Estão elevadas, pois, as expectativas sobre o que vai ele dizer aos militantes logo à noite, por volta das 21h30, num discurso desde já marcado pelo ingrato timing de suceder às palavras de despedida de Passos Coelho. É a primeira vez que um líder cessante fala num congresso, desde que há eleições diretas no PSD, como lembrava ontem o Público (num artigo da Lusa) e isso não pode deixar de ser relevado: Passos faz questão de sair pela porta grande, vai ser ovacionado de pé e Rio sobe ao palanque logo a seguir. Quem disse que era fácil?

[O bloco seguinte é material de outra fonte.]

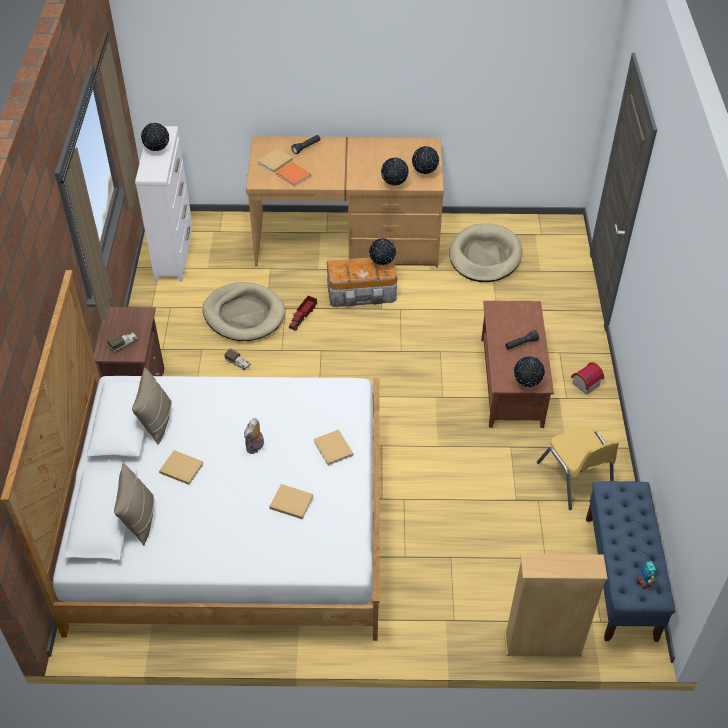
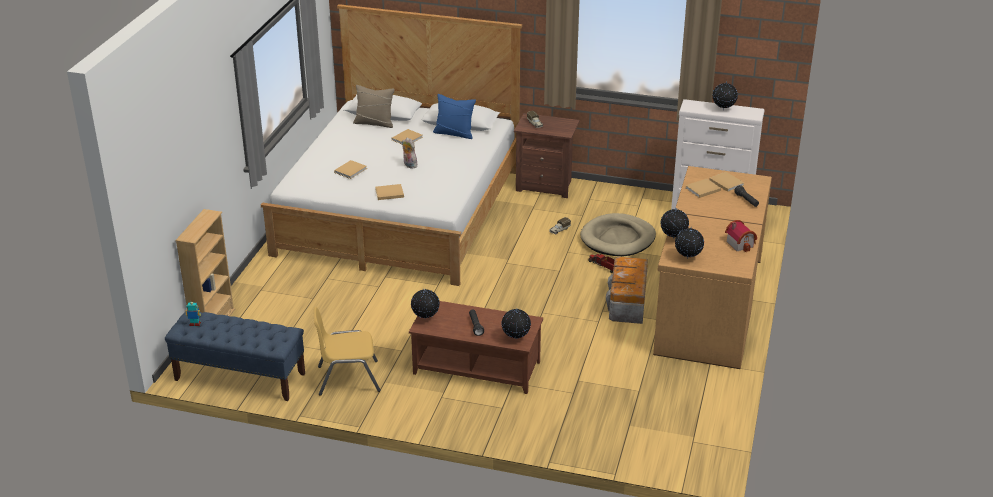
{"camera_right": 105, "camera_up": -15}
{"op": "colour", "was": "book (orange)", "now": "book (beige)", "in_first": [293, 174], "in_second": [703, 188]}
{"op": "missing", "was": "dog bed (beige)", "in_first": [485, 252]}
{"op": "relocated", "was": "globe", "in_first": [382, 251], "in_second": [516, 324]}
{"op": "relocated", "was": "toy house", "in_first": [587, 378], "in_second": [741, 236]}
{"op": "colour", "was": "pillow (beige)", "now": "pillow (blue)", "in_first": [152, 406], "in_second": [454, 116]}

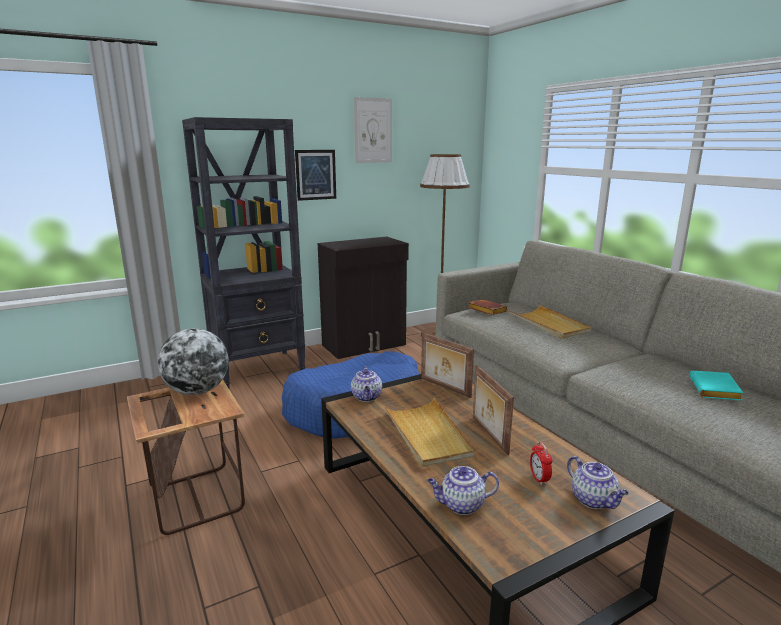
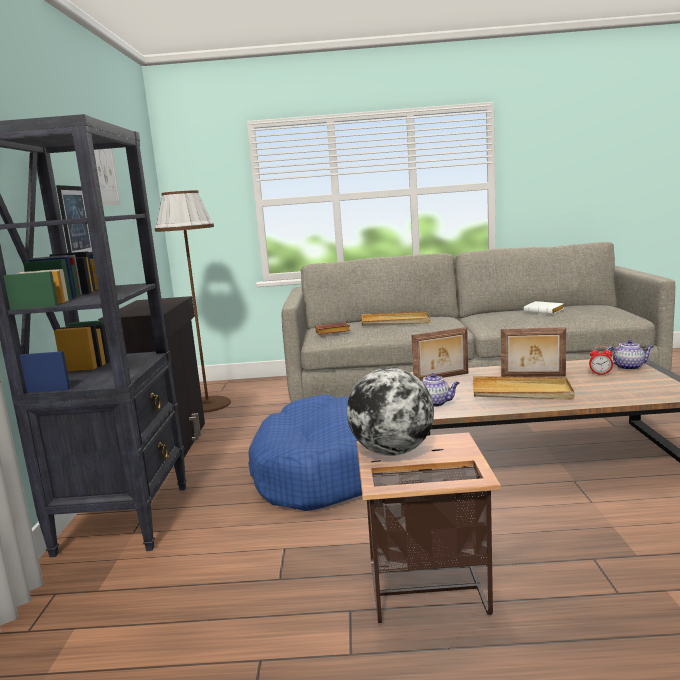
{"camera_right": -60, "camera_up": -5}
{"op": "colour", "was": "book (turquoise)", "now": "book (white)", "in_first": [716, 385], "in_second": [544, 307]}
{"op": "missing", "was": "teapot", "in_first": [463, 490]}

Se o tema PSD lhe interessa, só não sabe tudo o que houver para saber já hoje se não quiser, pois a imprensa traz abundante informação sobre o assunto. Sugiro que comece por um divertido regresso ao passado: a Mariana Lima Cunha, do Expresso, foi aos arquivos buscar imagens dos momentos mais emblemáticos de vários congressos sociais-democratas: do "misto de Zandinga com Gabriel Alves" com que Durão Barroso descreveu Santana Lopes em 2000 ao "show de Marcelo" em 2014, quando o agora Presidente da República apareceu de surpresa no Coliseu dos Recreios; "Rio e Negrão partiram 'do princípio' que bancada mudaria de líder", explica o Público; Castro Almeida, um dos homens mais próximos de Rio, dá uma entrevista ao DN onde assume que "está ao alcance do PSD ganhar as eleições legislativas" ; e Carlos Carreiras, um dos mais próximos de Passos, fala ao Eco para garantir que "não farei a Rui Rio o que Rui Rio fez a Passos Coelho"; o jornal i conta que "deputados que apoiaram Rio revoltados com a escolha para a liderança parlamentar" (link ainda não disponível); a Renascença foi saber como trabalhava Rio quando era presidente da Câmara do Porto, numa conversa com o deputado do CDS (ex-vice de Rio na autarquia) Álvaro Castelo Branco; e a TSF, depois de ontem ter entrevistado Miguel Albuquerque, traz a antena Alberto João Jardim, que está otimista para o novo ciclo no partido: "Está na altura do PSD ter juízo", diz. A partir das 18h, a SIC assenta arraiais no Centro de Congressos de Lisboa para uma emissão especial que dura até ao encerramento dos trabalhos, à hora de almoço de domingo.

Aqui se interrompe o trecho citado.